The six-member SSC for Darjeeling region, formed in January, was given an office at the Gorkha Rangamanch Bhavan in Darjeeling.

“We are currently working hard to make the SSC for the hills relevant. We are presently processing the appointments for 19 teachers on the grounds of death-in-harness,” a source told The Telegraph.

Death-in-harness refers to government employees dying on duty, for which compensatory jobs are given to their next of kin.

Since 2012, hill candidates applying for teaching posts on grounds of death-in-harness cases have been facing difficulties in securing jobs.

Sources said that the job applications of these candidates were being forwarded to the School Service Commission (SSC) office in Calcutta through the GTA principal secretary.

“Six employees have been deputed at the office from the GTA (departments) but there is no permanent employee appointment as of now,” an official said. They do not come to the SSC office regularly. “We will call them as and when the workload increases,” said a source.

One of the major jobs of the SSC is to recruit teachers.

“The teachers' vacancy list is submitted by the district inspector of school when the central SSC (in Calcutta) asks for it. It is after this that our work comes. It ranges from selecting venues for the exams and interviews to finally handing over the appointment letters to selected candidates,” the source added.

The new recruitment process through the SSC has not yet started in the hills.

In 1997, the state government conducted the SSC exam to recruit teachers, which 182 candidates from the hills cleared.

### Exercise set
**a.** In the article on the Darjeeling hills School Service Commission, explain in one to three sentences why the appointments of 19 teachers are being processed.
**b.** Write the next part of the article on the Darjeeling hills School Service Commission, starting after its final sentence.
The data that follows comes from a separate source unrelated to the article.

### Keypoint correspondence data
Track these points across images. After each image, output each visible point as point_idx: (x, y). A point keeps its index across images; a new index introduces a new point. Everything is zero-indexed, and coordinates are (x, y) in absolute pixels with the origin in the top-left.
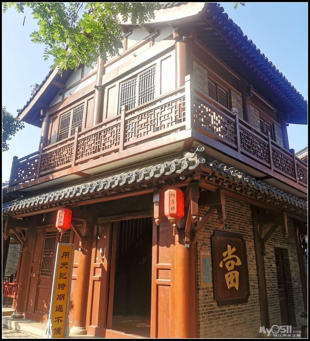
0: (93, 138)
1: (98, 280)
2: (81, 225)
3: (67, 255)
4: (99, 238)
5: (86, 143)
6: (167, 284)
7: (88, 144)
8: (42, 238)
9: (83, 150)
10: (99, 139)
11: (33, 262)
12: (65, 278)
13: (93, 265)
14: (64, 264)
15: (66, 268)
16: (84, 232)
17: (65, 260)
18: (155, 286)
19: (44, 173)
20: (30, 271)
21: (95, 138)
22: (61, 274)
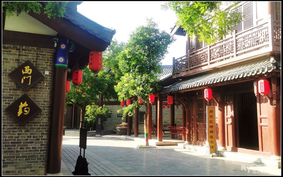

### Results for each task
**a.** The 19 appointments are being processed on grounds of death-in-harness. That term refers to government employees who die on duty, and in such cases compensatory jobs are given to their next of kin.

**b.**
The then hill body Darjeeling Gorkha Hill Council did not allow the candidates to join work and demanded a separate hill zone for the DGHC.

In 1999, the state government formed a hill zone and an SSC exam was also held. Forty hill candidates passed this exam but the DGHC once again stalled their appointment and raised a fresh demand for handing over the SSC (hill zone) to the DGHC.

The state said a bill would be placed in the Assembly to hand over the SSC to the DGHC. The GNLF, in power then, refused to accept the SSC saying almost all hill schools were “linguistic minorities” outside the SSC’s ambit.

On September 5, 2003, the state government directed the secretary of SSC (hill region) to keep the office “under suspension” and asked the official “to lock the office and hand its custody to the district magistrate”.

The DGHC continued recruiting ad hoc teachers. Allegations of political nepotism in teaching appointments and paltry pay started doing the rounds. Many hill institutions appointed “voluntary teachers” without fixed pay. Over the years, jobs of ad hoc and voluntary teachers were regularised.

The 220-odd candidates who had cleared the two SSC exams landed jobs through a court order many years later.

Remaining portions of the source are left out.